Le bougre n'en a visiblement pas fini avec moi, il amorce sa transformation. Dans quelques secondes à peine, je me retrouverais face à un loup imposant, qui n'aura qu'une envie, me butter. Sauf que mon adversaire n'a pas appris ses leçons. Je ne me transforme jamais durant un combat. Jamais. Ce sont mes batailles, pas celles de mon loup. Puis, il y a un truc que j'ai découvert avec le temps, pendant ces quelques secondes de transformation, on se rend vulnérable.
Les acclamations des parieurs autour du ring improvisé fusent de plus bel.
Eux, ils savent.
J'envoie mon poing dans la tempe de l'homme qui m'a fait face ce soir. L'impact est rapide et violent. Je sens un os bouger contre mes phalanges, et surtout, je vois l'instant où il comprend. Ces millisecondes ridiculement longues, pendant lesquelles il se rend compte que le combat est fini, qu'il ne le remportera pas, juste avant que son regard ne papillonne, et qu'il ne s'évanouisse.
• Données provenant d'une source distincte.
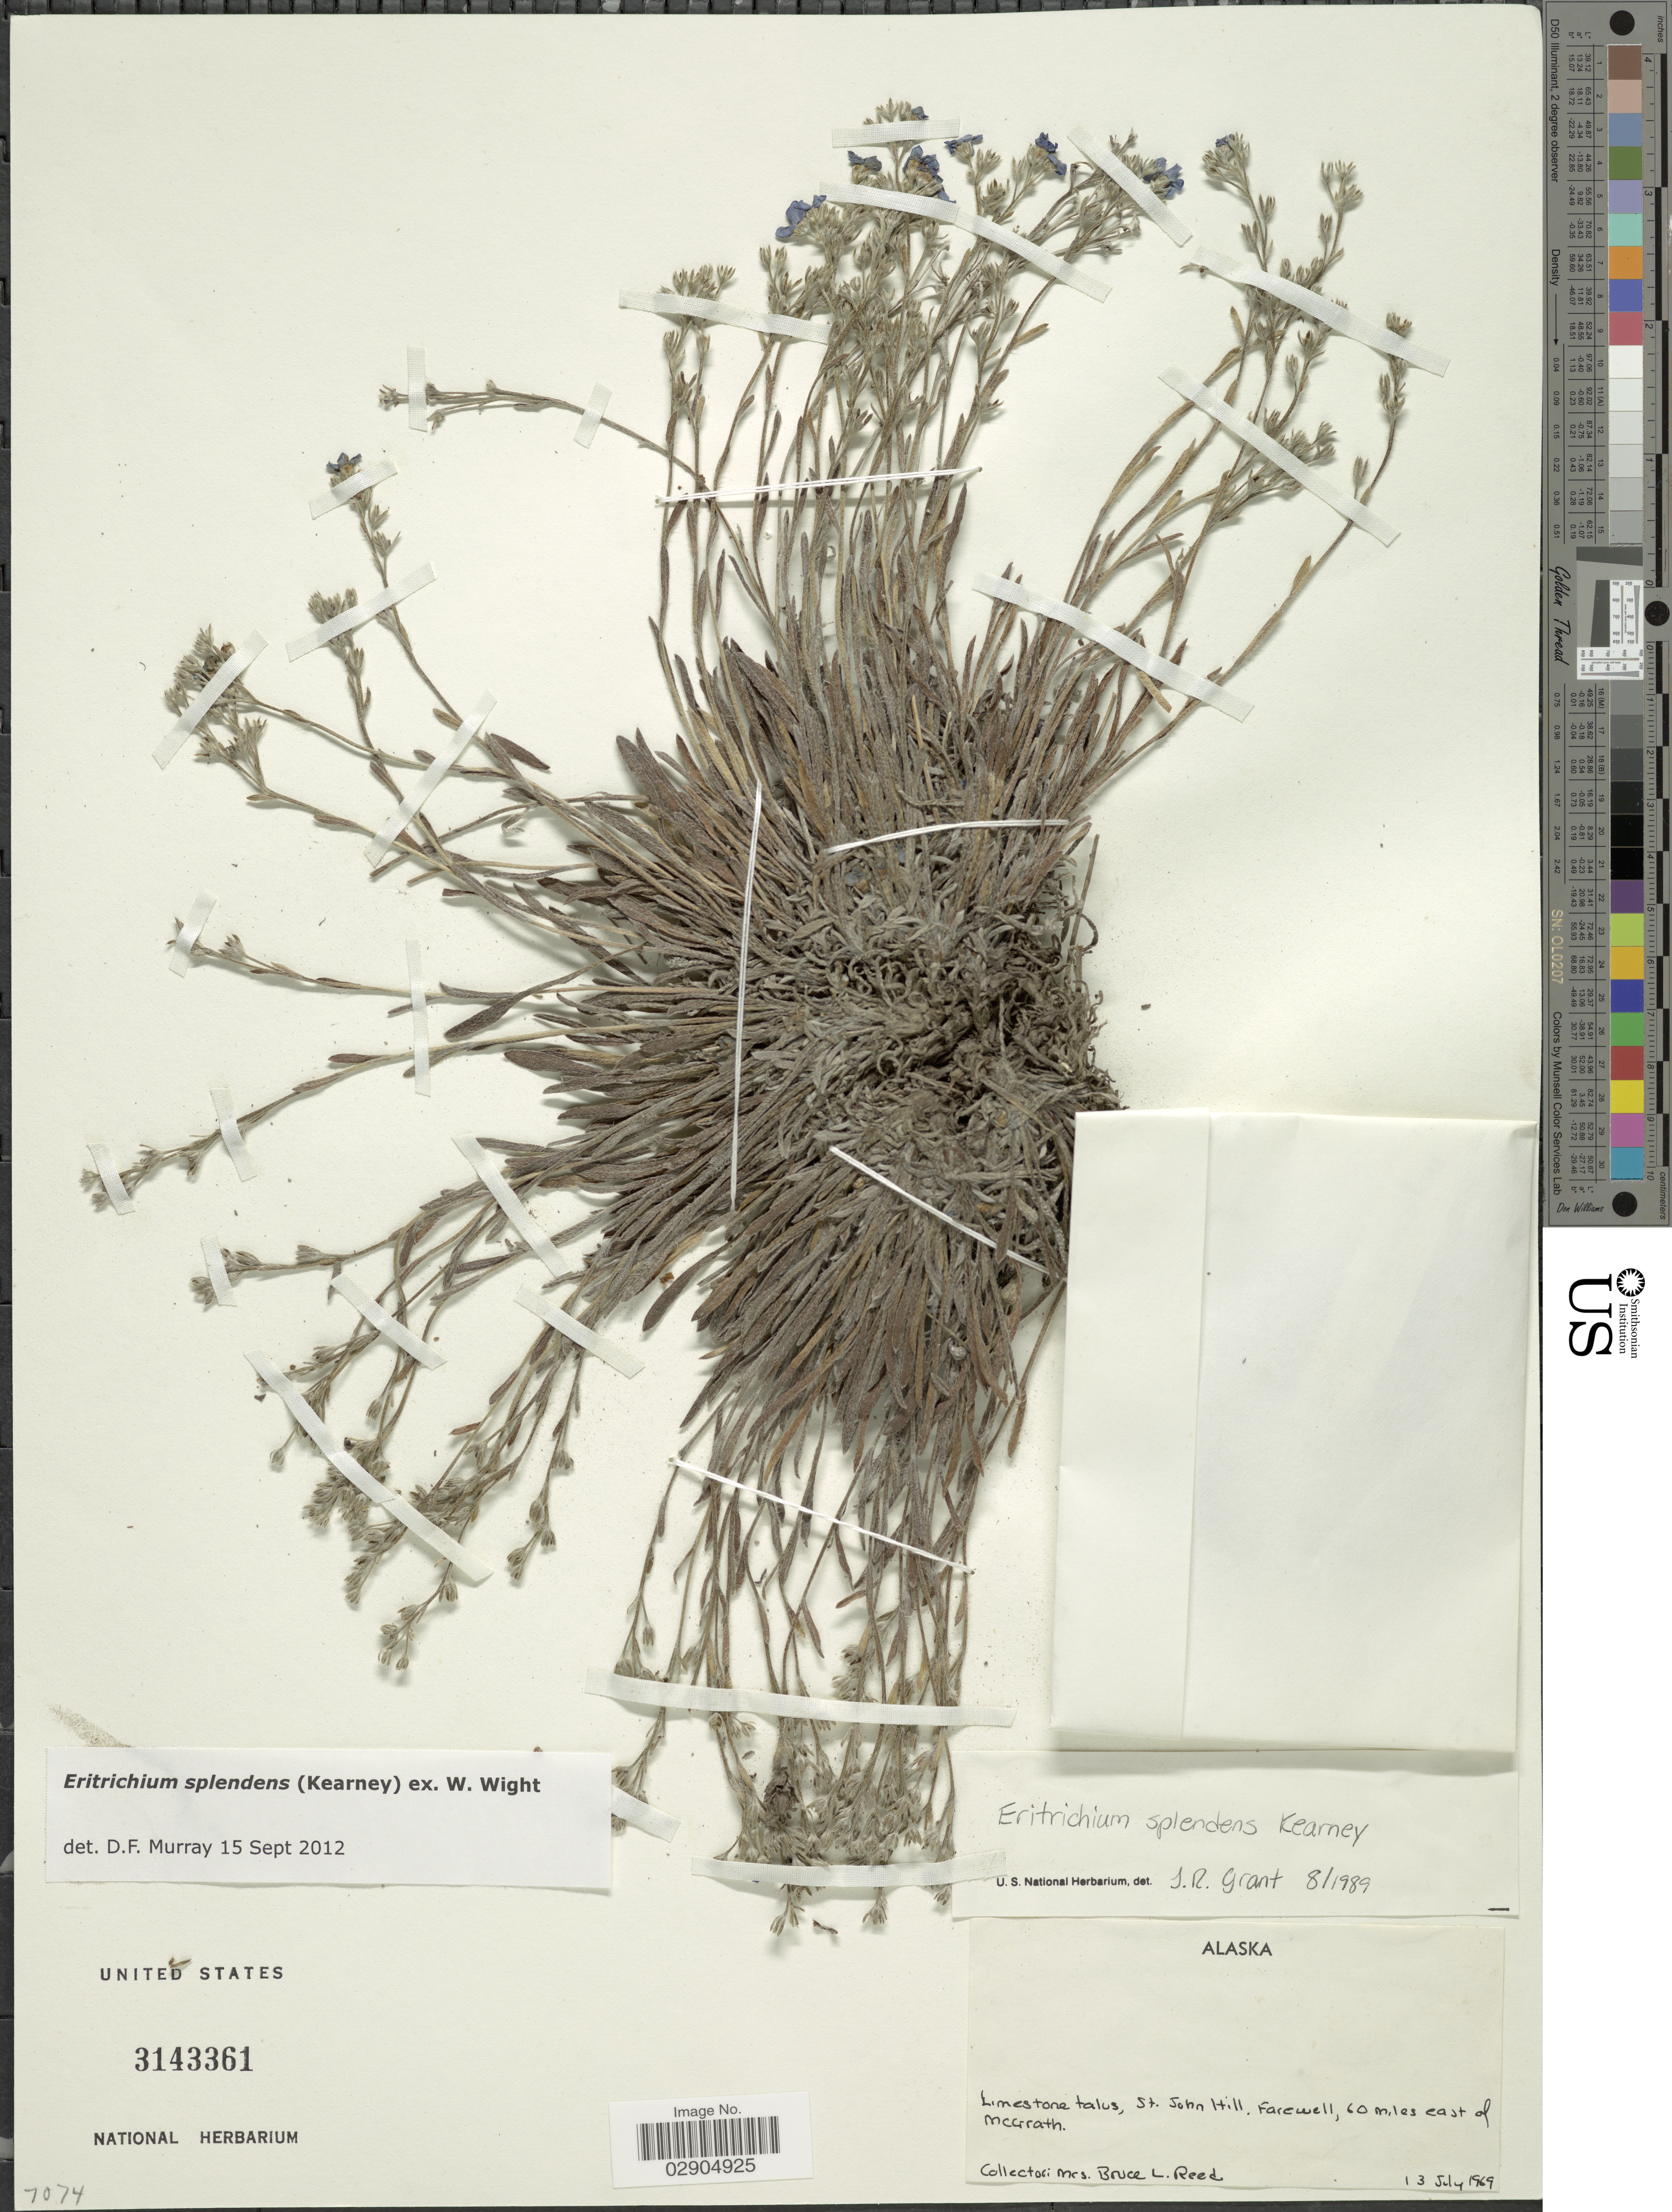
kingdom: Plantae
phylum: Tracheophyta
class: Magnoliopsida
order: Boraginales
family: Boraginaceae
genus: Eritrichium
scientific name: Eritrichium splendens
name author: Kearney ex W. Wight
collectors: B. Reed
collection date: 1969-07-16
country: United States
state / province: Alaska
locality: St. John Hill, Farewell, 60 miles east of McGrath.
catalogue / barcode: US 3143361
Mes oreilles bourdonnent, j'entends à peine la foule s'égosiller. Malgré moi, je lui ai offert ce qu'elle voulait, ce pour quoi elle a payé : de la violence et du sang. Il est temps de tirer ma révérence. Je titube légèrement sur mes jambes sous les acclamations éphémères. Deux minutes plus tard, j'observe ma lèvre fendue dans le miroir du vestiaire, où Mike ne tarde pas à me rejoindre.
— La forme ?
Je touche ma bouche en grimaçant.
— Il m'a fait mal ce con.
— Désolé princesse, je te ferais un bisou magique en te bordant ce soir. Mais là, il faut que tu te magnes, si on veut le suivre.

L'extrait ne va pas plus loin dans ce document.